In December, Sisolak told the Nevada Independent newspaper he would not support a hotel room tax to fund a new baseball stadium. That’s after he helped raise $750 million with a $2-a-night tax to build the football stadium for the Las Vegas Raiders that opened in 2020.
Insiders said Sisolak may also be hesitating because of powerful constituent MGM Resorts, which owns nearly 40 percent of all hotel rooms in Sin City, as well as a sizable collection of entertainment spaces that could be threatened by the addition of a 30,000-seat, domed baseball stadium.
There are several factors at play (no pun intended) here not fully fleshed out in the Post story. A hotel tax to help pay for the Raiders stadium made sense because of the team involved. For Raider Nation, the Silver and Black isn’t a football team; it’s a way of life, and irrelevancy personified is whichever city the team calls home this week. The fans will travel to the game, be it in Oakland or Los Angeles or Las Vegas or Tierra Del Fuego. And while in town making a weekend of it anyway, why not hit the casinos?

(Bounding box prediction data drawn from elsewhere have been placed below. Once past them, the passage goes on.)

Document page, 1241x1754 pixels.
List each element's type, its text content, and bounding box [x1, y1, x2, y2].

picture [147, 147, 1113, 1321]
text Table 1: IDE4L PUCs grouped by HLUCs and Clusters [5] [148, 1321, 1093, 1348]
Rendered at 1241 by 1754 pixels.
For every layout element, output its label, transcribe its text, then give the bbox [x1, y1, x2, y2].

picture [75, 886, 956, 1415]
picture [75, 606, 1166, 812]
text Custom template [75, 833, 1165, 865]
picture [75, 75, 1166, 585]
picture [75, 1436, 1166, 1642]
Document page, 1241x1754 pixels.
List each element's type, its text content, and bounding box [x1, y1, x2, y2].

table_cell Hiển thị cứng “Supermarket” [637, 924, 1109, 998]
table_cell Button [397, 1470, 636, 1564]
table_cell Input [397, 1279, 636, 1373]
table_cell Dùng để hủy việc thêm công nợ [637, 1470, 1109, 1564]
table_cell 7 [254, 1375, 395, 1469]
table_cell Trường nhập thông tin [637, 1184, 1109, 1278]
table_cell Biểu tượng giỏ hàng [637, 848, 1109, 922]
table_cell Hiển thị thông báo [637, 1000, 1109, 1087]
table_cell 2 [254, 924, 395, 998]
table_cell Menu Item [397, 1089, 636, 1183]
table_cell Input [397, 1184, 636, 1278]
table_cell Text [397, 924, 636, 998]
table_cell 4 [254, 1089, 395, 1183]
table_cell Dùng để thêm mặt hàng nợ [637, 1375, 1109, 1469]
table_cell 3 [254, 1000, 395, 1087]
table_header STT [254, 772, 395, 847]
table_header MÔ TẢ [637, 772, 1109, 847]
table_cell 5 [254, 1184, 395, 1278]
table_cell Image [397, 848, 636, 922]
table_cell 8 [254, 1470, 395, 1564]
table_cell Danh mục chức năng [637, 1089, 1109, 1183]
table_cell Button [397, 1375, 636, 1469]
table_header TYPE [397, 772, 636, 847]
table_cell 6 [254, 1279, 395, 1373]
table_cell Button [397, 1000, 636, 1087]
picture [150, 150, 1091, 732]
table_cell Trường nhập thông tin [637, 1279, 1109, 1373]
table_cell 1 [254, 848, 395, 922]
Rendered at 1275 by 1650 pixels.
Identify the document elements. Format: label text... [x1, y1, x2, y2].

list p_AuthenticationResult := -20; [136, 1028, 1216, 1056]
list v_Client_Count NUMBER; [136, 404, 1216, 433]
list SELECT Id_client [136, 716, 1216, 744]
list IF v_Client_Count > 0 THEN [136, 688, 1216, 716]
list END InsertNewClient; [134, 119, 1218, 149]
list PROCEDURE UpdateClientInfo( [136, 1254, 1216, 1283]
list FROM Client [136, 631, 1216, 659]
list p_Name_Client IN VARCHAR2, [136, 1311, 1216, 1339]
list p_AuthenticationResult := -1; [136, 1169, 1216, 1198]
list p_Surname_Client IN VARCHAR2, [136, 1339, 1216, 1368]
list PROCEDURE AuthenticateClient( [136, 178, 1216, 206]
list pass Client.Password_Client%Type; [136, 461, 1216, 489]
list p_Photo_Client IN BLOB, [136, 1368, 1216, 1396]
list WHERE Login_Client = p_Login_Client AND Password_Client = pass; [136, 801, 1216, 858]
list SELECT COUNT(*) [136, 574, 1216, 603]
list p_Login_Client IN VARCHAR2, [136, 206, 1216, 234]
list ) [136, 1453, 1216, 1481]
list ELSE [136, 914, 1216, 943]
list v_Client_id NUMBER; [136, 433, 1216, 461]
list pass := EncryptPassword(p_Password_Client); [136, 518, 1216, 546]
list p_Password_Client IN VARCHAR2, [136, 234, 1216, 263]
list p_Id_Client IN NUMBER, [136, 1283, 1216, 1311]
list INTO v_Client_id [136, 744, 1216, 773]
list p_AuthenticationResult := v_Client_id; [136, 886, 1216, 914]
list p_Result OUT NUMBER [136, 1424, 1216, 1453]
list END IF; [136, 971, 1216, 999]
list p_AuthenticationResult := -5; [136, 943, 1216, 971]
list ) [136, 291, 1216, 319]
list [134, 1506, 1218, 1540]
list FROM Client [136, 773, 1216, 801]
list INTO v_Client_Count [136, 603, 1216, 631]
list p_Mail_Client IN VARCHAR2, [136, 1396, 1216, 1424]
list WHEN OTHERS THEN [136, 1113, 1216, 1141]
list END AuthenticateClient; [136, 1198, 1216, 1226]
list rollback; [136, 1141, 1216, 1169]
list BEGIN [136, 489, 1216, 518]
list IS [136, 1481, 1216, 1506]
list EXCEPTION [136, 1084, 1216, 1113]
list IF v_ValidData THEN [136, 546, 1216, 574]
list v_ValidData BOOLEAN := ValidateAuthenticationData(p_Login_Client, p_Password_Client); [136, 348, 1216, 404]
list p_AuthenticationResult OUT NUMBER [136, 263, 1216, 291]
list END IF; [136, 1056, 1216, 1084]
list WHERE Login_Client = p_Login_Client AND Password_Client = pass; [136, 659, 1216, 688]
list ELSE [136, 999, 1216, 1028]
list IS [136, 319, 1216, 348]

The Golden Knights have the dual advantage of being the first pro team in town and having served as the core around which Las Vegas coalesced following the 2017 Harvest Festival shooting. Also, a hockey game provides a perfect nightcap for those visiting Vegas in the winter to escape the East Coast or Canadian cold. As to the NBA, after the unfunny shenanigans that went down during the 2007 NBA All-Star Game in Sin City, don’t bet (again, no pun intended) on the league ever putting a franchise there even with a glittering privately-funded arena serving as bait.
Only the top-tier storied baseball franchises — Yankees, Red Sox, Cubs, Cardinals, Dodgers — are destination organizations, the kind of team people plan lengthy trips to see. The A’s, especially in their current state of decades spent occasionally winning despite incessantly devaluing themselves by trading away every established player for budget-priced prospects who subsequently face trading should they ever establish themselves, are not a destination organization. Unwanted waystation, perhaps. The A’s would draw only locals, who avoid the Strip like the plague unless they work there. Thus, no gambling money would come in, and no high rollers would roll into town. Nothing is brought into the gambling business by an MLB team in Las Vegas except traffic hassles depending on stadium location.
Circling back to Manfred — and no, no one here at the sports desk is auditioning to be the next White House press secretary — in the latest sign he Just. Doesn’t. Get. It., his brilliant idea to smooth out player-ownership resentment post-lockout? Give all the players headphones. Although, come to think of it, given how Manfred’s public speaking style is best compared to stale soggy ramen, slapping on a pair of Bose and cranking up the Red Hot Chili Peppers whenever Manfred wishy-washies his way toward a microphone isn’t a bad idea. Also, with the sole exception of Tampa Bay, every major league team is set ballpark-wise for the foreseeable future. If, quoting the Post story, Manfred “does not want to set a bad precedent for other owners looking to negotiate their own new stadium deals,” the question immediately becomes what deals?
The fervent hope of myself and the other 15 or so remaining A’s fans is one of two possible scenarios. One, Fisher either gets a clue or is blocked from every option other than building a new ballpark at the Coliseum site. Two, sufficient pressure is mounted on Manfred and Fisher to put their money where their social justice mouths are by selling the team to an investment group led by former A’s pitcher Dave Stewart, who has made no secret of his desire to both keep the team in Oakland and build a new ballpark on the Coliseum site. While admittedly not in the most fabulous neighborhood, before Mount Davis’ construction the Coliseum was a great place to watch a ballgame, looking out over the bleachers at the genuinely lovely Oakland hills. In the meanwhile, the political drama continues. Thrillsville.